Les pays occidentaux soutiennent la milice YPG
Mais les pays occidentaux soutiennent la milice YPG, qui domine une coalition arabo-kurde nommée Forces démocratiques syriennes (FDS), pour son rôle de premier plan dans la lutte contre l’organisation jihadiste Etat islamique (EI).
Le chef des Forces démocratiques syriennes (FDS), Mazloum Abdi, a annoncé mercredi soir le « gel » des opérations contre l’EI, muté en organisation clandestine depuis sa défaite en mars, pour mieux se concentrer sur le combat contre les forces turques.
Les Européens s’inquiètent tout particulièrement des possibilités d’évasion des jihadistes étrangers jusque-là retenus par les Kurdes. Le chef de la diplomatie française Jean-Yves Le Drian s’est d’ailleurs rendu jeudi à Bagdad pour discuter du possible transfert et jugement en Irak des jihadistes étrangers, dont 60 Français.

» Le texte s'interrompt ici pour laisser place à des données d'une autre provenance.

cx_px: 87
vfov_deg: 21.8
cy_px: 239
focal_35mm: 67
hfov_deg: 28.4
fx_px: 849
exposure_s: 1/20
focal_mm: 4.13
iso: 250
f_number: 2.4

Le Conseil de sécurité de l’ONU s’est également inquiété mercredi « du risque de dispersion » des jihadistes retenus prisonniers dans le nord-est de la Syrie, sans toutefois réclamer la fin de l’offensive militaire turque contre les Kurdes.

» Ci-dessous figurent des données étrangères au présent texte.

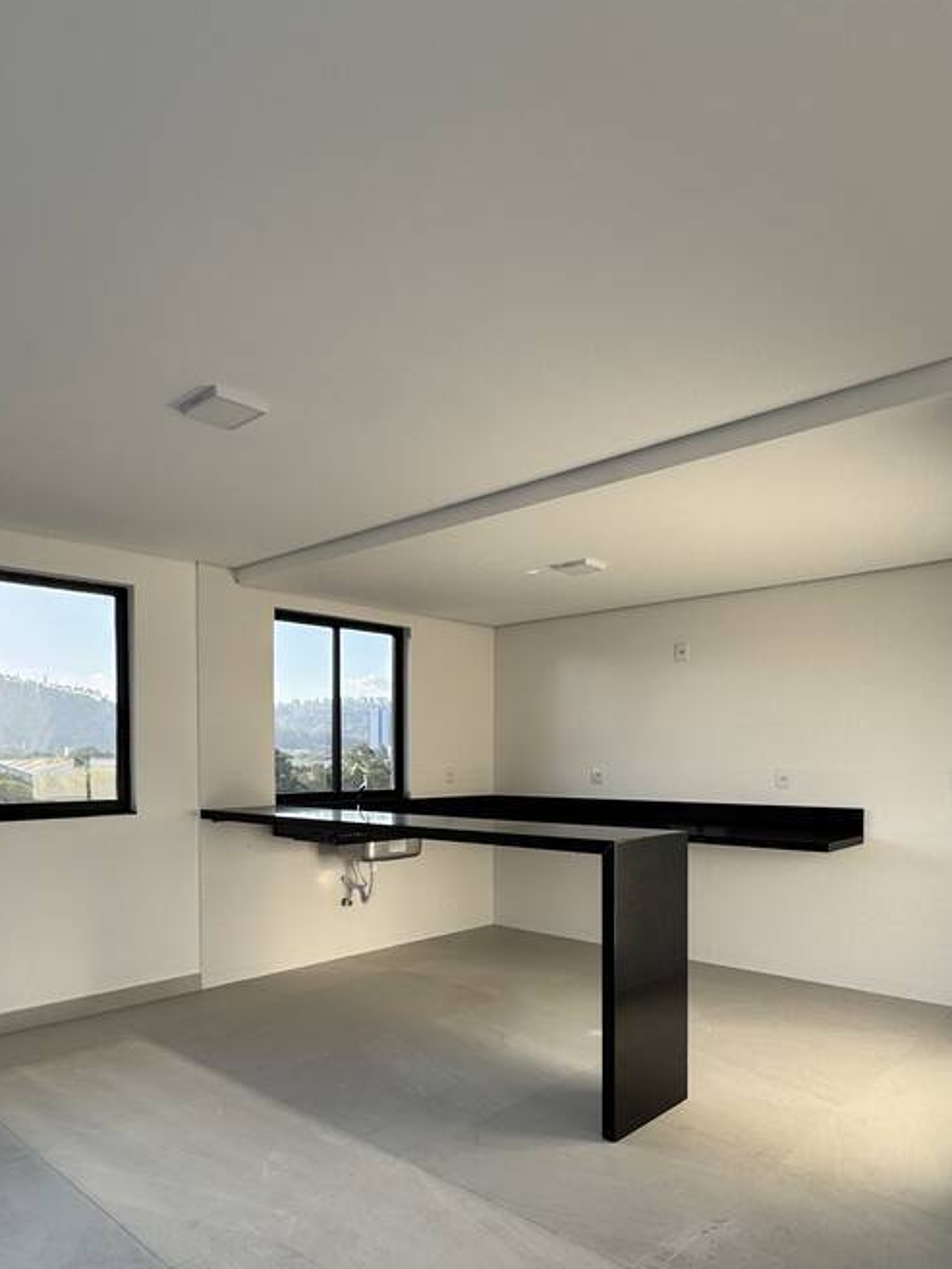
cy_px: 782
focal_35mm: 23
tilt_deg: -1.0
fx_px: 843
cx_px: 359
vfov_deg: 72.8
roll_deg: +0.9
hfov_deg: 58.2
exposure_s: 1/317
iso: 40
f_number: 2.2
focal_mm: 2.22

Sur le terrain, les combats continuent de faire rage, en particulier à Ras al-Aïn, ville située à la frontière turque où les combattants kurdes tentent de repousser l’assaut des forces d’Ankara.
Un reporter de l’AFP près de Ras al-Aïn a vu des colonnes de fumée s’élever de la ville pendant que l’écrasant tonnerre de l’artillerie turque emplissait l’air. Afin d’aveugler les avions d’Ankara, les combattants kurdes brûlaient des pneus.
Les combattants kurdes prêts à se battre jusqu’au bout à Ras al-Aïn
Un responsable des FDS a déclaré que les combattants kurdes étaient « prêts à se battre jusqu’au bout » à Ras al-Aïn. « Nous ne sommes pas encore passés à l’attaque La véritable bataille n’a pas encore débuté », a-t-il averti.
Accusant M. Trump, dont la décision de retirer des militaires américains a laissé le champ libre à l’assaut turc, de les avoir trahies, les forces kurdes ont appelé à la rescousse Damas, qui a déployé des troupes à Minbej et à Ras al-Aïn, entre autres.
Les combattants kurdes, appuyés par les forces syriennes, sont entrés mardi dans une base fraîchement vidée par les Américains, devançant les rebelles soutenus par Ankara qui voulaient s’en emparer, selon une ONG, l’Observatoire syrien des droits de l’Homme (OSDH).
La police militaire russe mène des patrouilles dans le secteur de Minbej
Profitant du retrait des Américains, et afin d’éviter un affrontement d’envergure entre les forces de Damas et les militaires turcs appuyés par leurs supplétifs syriens, la police militaire russe mène des patrouilles dans le secteur de Minbej, selon Moscou.
M. Erdogan, qui avait dénoncé mardi le « sale marché » conclu entre les forces kurdes et le régime de Bachar al-Assad, a déclaré mercredi que peu lui importait « qui des Russes ou du régime » fasse « sortir les YPG de Minbej ».
Invité par le Kremlin, le président turc rencontrera son homologue russe Vladimir Poutine le 22 octobre dans la station balnéaire de Sotchi, a précisé mercredi la présidence turque.
L’offensive turque a fait depuis le 9 octobre au moins 72 morts parmi les civils en Syrie et 203 parmi les combattants FDS, selon un dernier bilan de l’OSDH, qui indique aussi que 171 membres des forces supplétives syriennes pro-turques ont été tués.
La Turquie a pour sa part fait état de la mort de six soldats turcs dans les combats et de 20 civils tués selon Ankara par des tirs imputés aux combattants kurdes depuis la frontière.